A flexible Python library for file type inference using multiple strategies including extension-based, magic number-based, and AI-powered detection

These details have not been verified by PyPI

Project description

filetype-detector

A Python library for detecting file types using multiple inference strategies, including path-based extraction, magic number detection, and AI-powered content analysis.

Features

Multiple Inference Methods: Choose from lexical, magic-based, AI-powered, or cascading inference strategies
Type-Safe API: Type hints and type-safe inference method selection
Flexible Input: Supports both Path objects and string paths
Performance Optimized: Cascading inferencer intelligently combines methods for optimal performance
Well-Tested: Comprehensive test suite with logging support
Extensible: Base class architecture for custom inferencer implementations

Installation

Python Package

pip install filetype-detector

Or using rye:

rye sync

System Dependencies

Important: MagicInferencer and CascadingInferencer require the libmagic system library to be installed.

Ubuntu/Debian

sudo apt-get update
sudo apt-get install libmagic1

Fedora/RHEL/CentOS

sudo dnf install file-libs
# or for older versions:
# sudo yum install file-libs

Arch Linux

sudo pacman -S file

macOS

Using Homebrew:

brew install libmagic

Using MacPorts:

sudo port install file

Windows

Windows users need to use python-magic-bin as an alternative:

pip install python-magic-bin

Or download libmagic DLL manually from file.exe releases.

Alpine Linux (Docker)

apk add --no-cache file

Verification

After installation, verify libmagic is available:

file --version

If the command works, libmagic is properly installed.

Quick Start

Using the Inferencer Map (Recommended)

The simplest way to use filetype-detector is through the centralized FILE_FORMAT_INFERENCER_MAP:

from filetype_detector.inferencer import FILE_FORMAT_INFERENCER_MAP, InferencerType
from pathlib import Path

# Lexical inference (fastest, extension-based)
lexical_infer = FILE_FORMAT_INFERENCER_MAP[None]
extension = lexical_infer("document.pdf")  # Returns: '.pdf'

# Magic inference (content-based using magic numbers)
magic_infer = FILE_FORMAT_INFERENCER_MAP["magic"]
extension = magic_infer("file_without_ext")  # Returns: '.txt' (detected from content)

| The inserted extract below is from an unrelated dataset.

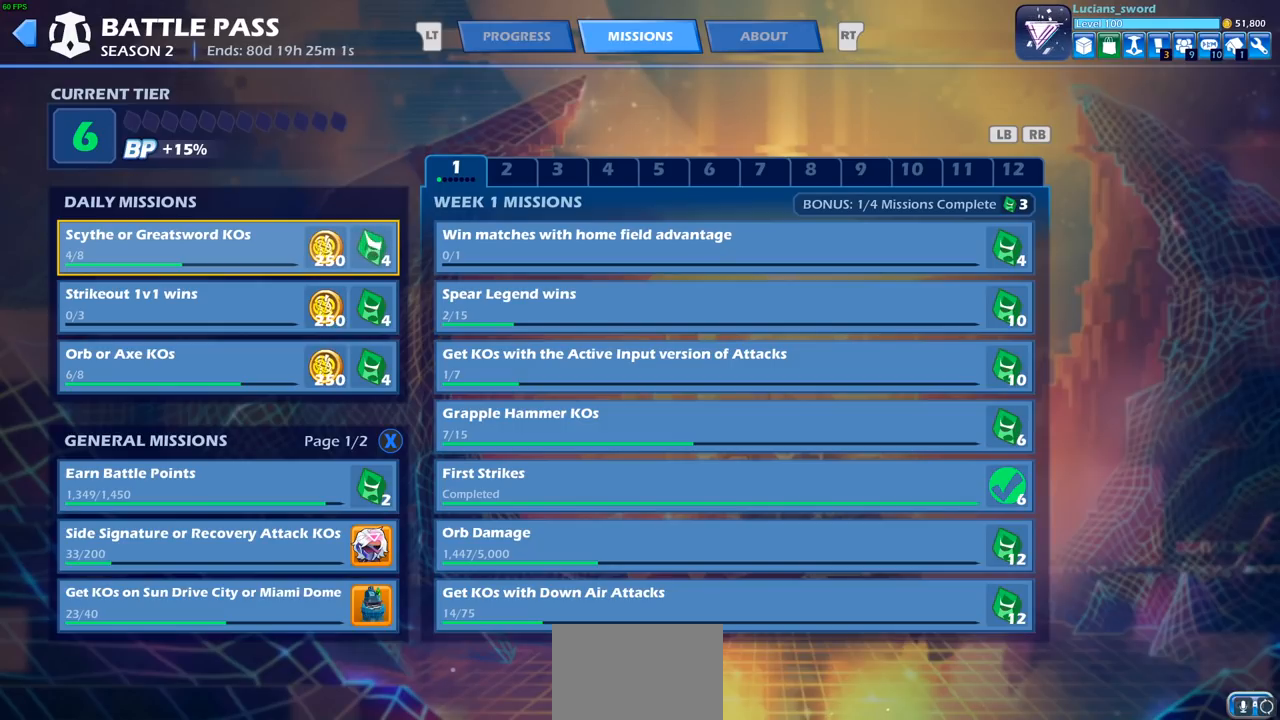
{"buttons": [], "left_stick": "center", "right_stick": "center", "events": []}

# Magika inference (AI-powered with confidence scores)
magika_infer = FILE_FORMAT_INFERENCER_MAP["magika"]
extension = magika_infer("script.py")  # Returns extension detected by AI

Using Individual Inferencers

You can also use inferencer classes directly:

from filetype_detector.lexical_inferencer import LexicalInferencer
from filetype_detector.magic_inferencer import MagicInferencer
from filetype_detector.magika_inferencer import MagikaInferencer
from filetype_detector.mixture_inferencer import CascadingInferencer

# Lexical inferencer - extracts extension from path
lexical = LexicalInferencer()
extension = lexical.infer("document.pdf")  # Returns: '.pdf'

# Magic inferencer - uses libmagic for content analysis
magic = MagicInferencer()
extension = magic.infer("file.dat")  # Returns actual type based on content

# Magika inferencer - AI-powered detection
magika = MagikaInferencer()
extension = magika.infer("script.py")  # Returns: '.py'

# Get confidence score (Magika only)
extension, score = magika.infer_with_score("data.json")  # Returns: ('.json', 0.98)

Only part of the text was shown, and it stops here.